Lewis Hamilton & Ferrari: Ist das Verhältnis gestört?

Lewis Hamilton und Charles Leclerc
Nach dem Grand Prix von Miami drängte sich der Eindruck auf: Der Haussegen hängt schief bei Ferrari, und das Problem ist in Miami hausgemacht. Am Funk entstand im Dreieck zwischen dem Kommandostand und den Fahrern eine viel zu lange Diskussion über einen Platztausch, um den vor den Roten fahrenden Kimi Antonelli im Mercedes anzugreifen. Um genau zu sein, wurde so lange gewartet, bis Kimi nicht mehr erreichbar war.
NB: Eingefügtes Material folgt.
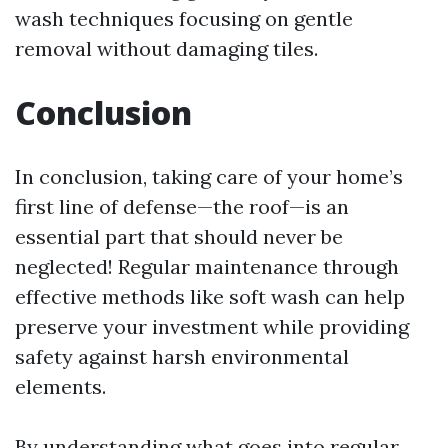
wash techniques focusing on gentle
removal without damaging tiles.
Conclusion
In conclusion, taking care of your home’s
first line of defense—the roof—is an
essential part that should never be
neglected! Regular maintenance through
effective methods like soft wash can help
preserve your investment while providing
safety against harsh environmental
elements.
By understanding what goes into regular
Lewis Hamilton fiel durch patzige Wortmeldungen am Funk auf. Hamilton hing dann rundenlang hinter Leclerc fest, der Funk glühte. Lewis: «Wollt ihr, dass ich von hier aus das ganze Rennen lang anschaue?»
Übersetzung: Lasst mich an Charles vorbei, ich bin schneller.
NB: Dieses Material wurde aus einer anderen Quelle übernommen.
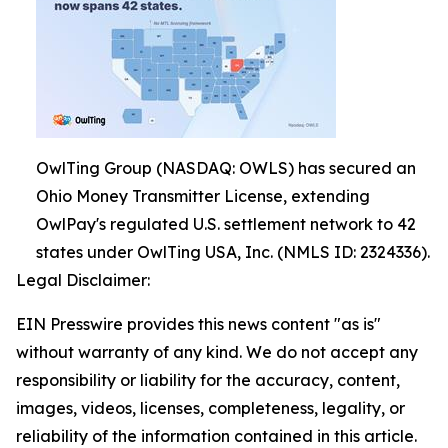
OwlTing Group (NASDAQ: OWLS) has secured an
Ohio Money Transmitter License, extending
OwlPay's regulated U.S. settlement network to 42
states under OwlTing USA, Inc. (NMLS ID: 2324336).
Legal Disclaimer:
EIN Presswire provides this news content "as is"
without warranty of any kind. We do not accept any
responsibility or liability for the accuracy, content,
images, videos, licenses, completeness, legality, or
reliability of the information contained in this article.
Zunächst keine hörbare Reaktion von Ferrari (obschon bei den Italienern natürlich fiebrig diskutiert wurde, was nun zu tun sei). Hamilton-Ingenieur Riccardo Adami: «Wir kommen auf dich zurück.»
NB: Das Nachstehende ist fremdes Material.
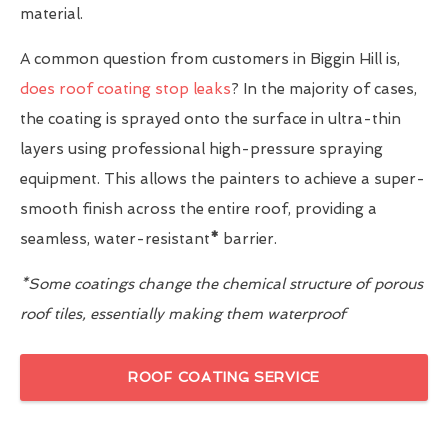
material.
A common question from customers in Biggin Hill is,
does roof coating stop leaks
? In the majority of cases,
the coating is sprayed onto the surface in ultra-thin
layers using professional high-pressure spraying
equipment. This allows the painters to achieve a super-
smooth finish across the entire roof, providing a
seamless, water-resistant
*
barrier.
*Some coatings change the chemical structure of porous
roof tiles, essentially making them waterproof
ROOF COATING SERVICE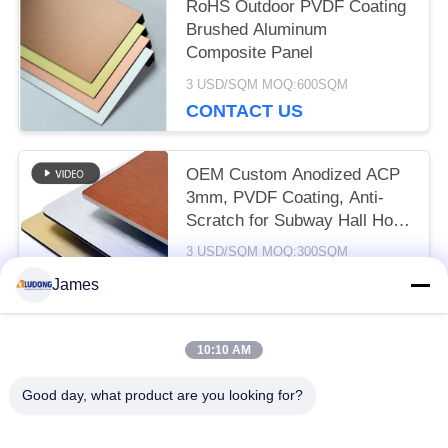
RoHS Outdoor PVDF Coating
Brushed Aluminum
Composite Panel
3 USD/SQM MOQ:600SQM
CONTACT US
OEM Custom Anodized ACP
3mm, PVDF Coating, Anti-
Scratch for Subway Hall Hotel
Decoration
3 USD/SQM MOQ:300SQM
CONTACT US
James
10:10 AM
Popular Categories
All
Good day, what product are you looking for?
PE Aluminum Composite Panel
PVDF Aluminum Composite Panel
Lewis: «Das ist kein gutes Teamwork, mehr sage ich nicht.»
Als dann endlich die Bestätigung von Adami kam, dass die Plätze getauscht werden, höhnte Lewis: «Macht doch gleich eine Teepause, wo ihr schon dabei sind, also ehrlich.»
Dann kam doch noch der Befehl an den Monegassen, Platz zu machen, Charles reagiert, jammerte aber nachher am Funk, Hamilton müsse schon etwas mehr Tempo machen.
Zu diesem Zeitpunkt war die beste Phase der Hamilton-Reifen verflogen, nun war es Leclerc, der aufgehalten wurde. Also der Befehl an Hamilton, er solle Charles vorbeilassen. Was der auch tat, aber auch Leclerc konnte den vor ihnen fahrenden Antonelli nicht einholen.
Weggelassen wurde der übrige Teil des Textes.